Vercel is a great product — push, build, preview, approve, ship. But not every project needs the full suite.
This site runs on a much simpler deploy pipeline. One command, sixty lines of bash.
npm run deploy
What it does:
- Vite production build
- SSH upload via tar (excluding vendor, node_modules, .git, .env)
- OPcache reset (via HTTP)
- Smoke test (HTTP 200 check)
Average time: 18 seconds.
Why not Vercel
- No PHP runtime.
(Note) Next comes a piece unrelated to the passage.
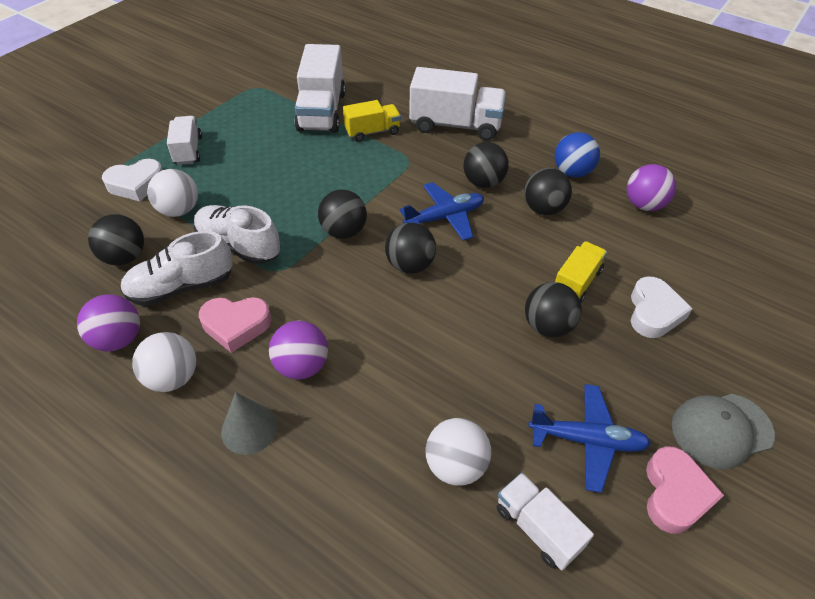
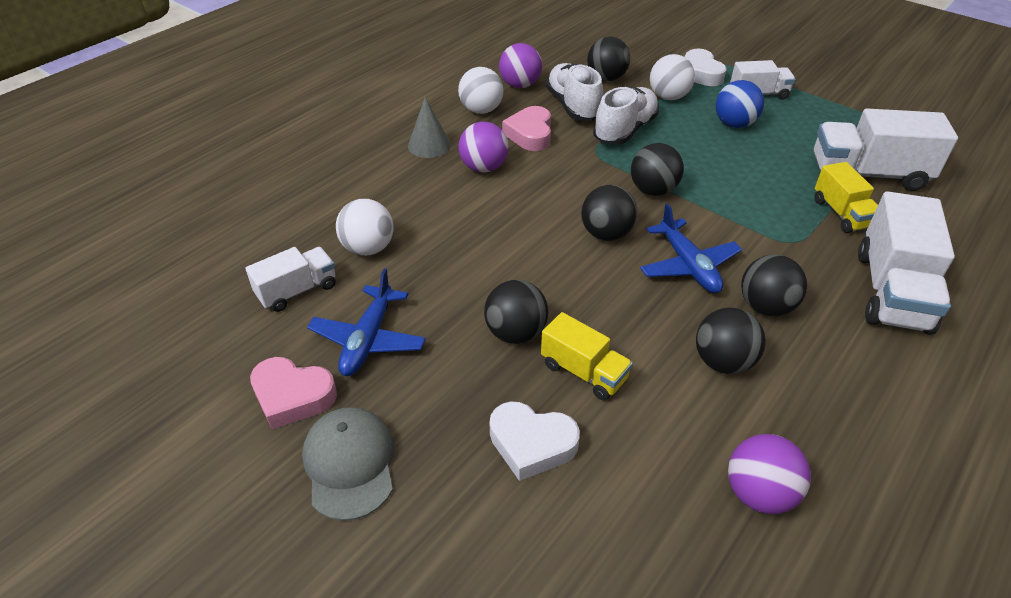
camera: 95 degrees right, 5 degrees down
blue ball [555,132,600,177] -> blue ball moved to [716,80,764,128]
Our backend is PHP on LiteSpeed.
- DB is extra. Hostinger bundles MariaDB; Vercel doesn't.
- Monthly cost. A Hostinger year = two Vercel months.
Vercel is great for client products. For a studio's own site, overkill.
Anatomy
Three things matter:
- SSH key auth. Passwordless via
~/.ssh/configalias. - Tar + SSH pipe. Faster than rsync, parallel compress/decompress.
- Exclude list.
node_modules,vendor,.git,.envout.
OPcache reset
PHP OPcache serves stale bytecode unless reset. opcache_reset() from CLI doesn't affect PHP-FPM — each process has its own cache. Solution: drop a temp _reset.php, curl it, delete it.
Smoke test
STATUS=$(curl -sk -o /dev/null -w '%{http_code}' "$SITE_URL/?cb=$(date +%s)")
[ "$STATUS" = "200" ] || exit 1
?cb=timestamp busts CDN cache.
80/20
No CI/CD, no preview URLs, no rollback process beyond git revert. For a solo-maintained studio site, that's exactly enough.
When the team scales or we need preview URLs, we evolve toward GitHub Actions. Until then, npm run deploy is the product.